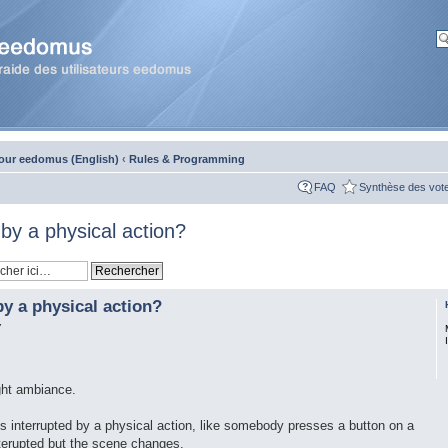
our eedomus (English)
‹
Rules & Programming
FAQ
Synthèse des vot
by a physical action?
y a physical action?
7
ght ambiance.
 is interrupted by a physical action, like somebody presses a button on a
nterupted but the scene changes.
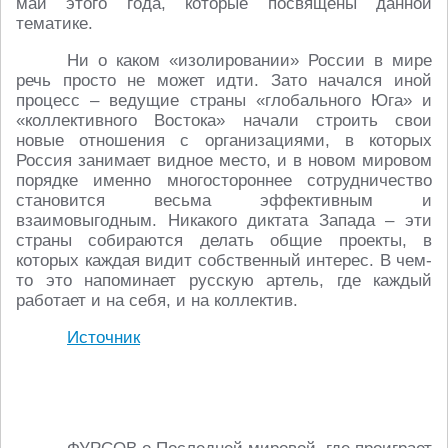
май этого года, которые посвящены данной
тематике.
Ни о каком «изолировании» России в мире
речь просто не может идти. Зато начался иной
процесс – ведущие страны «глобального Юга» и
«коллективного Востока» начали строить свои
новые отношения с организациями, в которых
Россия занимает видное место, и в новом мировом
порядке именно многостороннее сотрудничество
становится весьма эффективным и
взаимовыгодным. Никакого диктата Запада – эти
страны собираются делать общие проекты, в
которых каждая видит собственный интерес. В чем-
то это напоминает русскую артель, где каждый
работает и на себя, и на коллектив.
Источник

--------------------

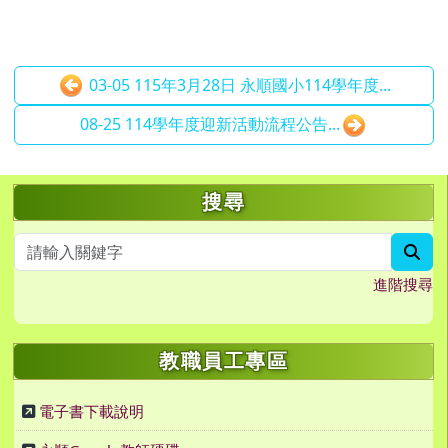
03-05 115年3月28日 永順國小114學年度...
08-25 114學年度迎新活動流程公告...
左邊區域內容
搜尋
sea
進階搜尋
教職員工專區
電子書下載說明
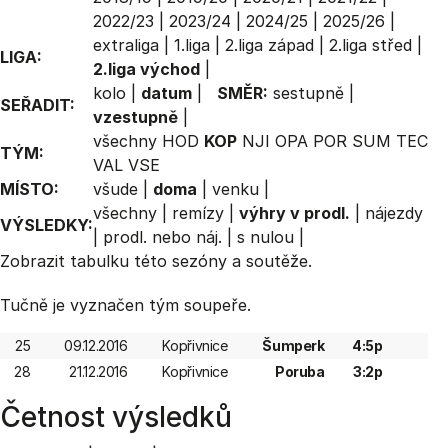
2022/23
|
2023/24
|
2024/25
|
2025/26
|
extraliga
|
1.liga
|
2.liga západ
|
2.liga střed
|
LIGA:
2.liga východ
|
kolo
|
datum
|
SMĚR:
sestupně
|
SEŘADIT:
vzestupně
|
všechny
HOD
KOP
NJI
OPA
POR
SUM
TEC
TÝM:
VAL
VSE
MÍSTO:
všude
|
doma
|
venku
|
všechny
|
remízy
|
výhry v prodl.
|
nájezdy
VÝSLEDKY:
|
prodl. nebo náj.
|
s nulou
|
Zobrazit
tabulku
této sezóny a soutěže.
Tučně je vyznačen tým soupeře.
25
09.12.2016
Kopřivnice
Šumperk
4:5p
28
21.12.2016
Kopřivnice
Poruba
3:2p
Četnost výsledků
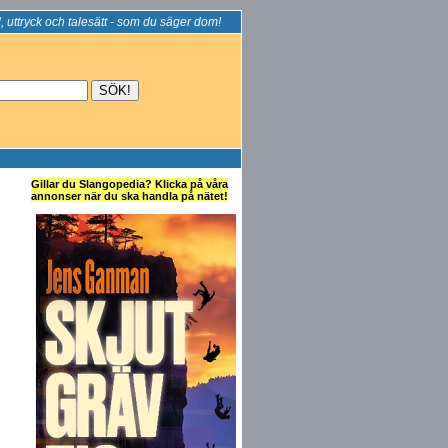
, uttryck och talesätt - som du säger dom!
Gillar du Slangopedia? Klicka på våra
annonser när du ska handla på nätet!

--------------------

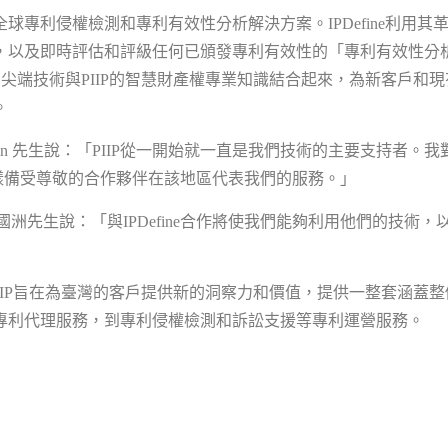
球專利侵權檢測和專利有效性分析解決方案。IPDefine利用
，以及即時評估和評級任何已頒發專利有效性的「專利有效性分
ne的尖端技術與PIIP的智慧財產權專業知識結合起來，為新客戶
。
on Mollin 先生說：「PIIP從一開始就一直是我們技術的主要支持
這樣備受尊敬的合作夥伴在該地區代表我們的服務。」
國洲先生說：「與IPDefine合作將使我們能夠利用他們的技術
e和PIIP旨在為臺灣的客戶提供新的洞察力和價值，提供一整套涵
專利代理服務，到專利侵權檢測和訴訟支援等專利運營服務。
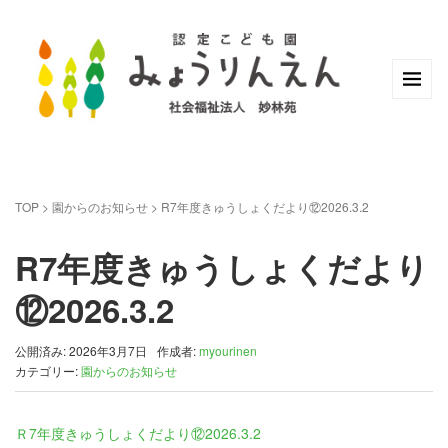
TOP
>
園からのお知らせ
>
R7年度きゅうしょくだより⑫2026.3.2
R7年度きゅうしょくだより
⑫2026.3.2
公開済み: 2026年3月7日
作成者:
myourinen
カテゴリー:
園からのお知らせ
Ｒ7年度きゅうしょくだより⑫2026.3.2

--------------------

What to produce: Please write out, exactly as they appear above, only the lines in the stretch from the line with "our eedomus (English)" through the line with "nterupted but the scene changes.".

Task output:
our eedomus (English)
‹
Rules & Programming
FAQ
Synthèse des vot
by a physical action?
y a physical action?
7
ght ambiance.
 is interrupted by a physical action, like somebody presses a button on a
nterupted but the scene changes.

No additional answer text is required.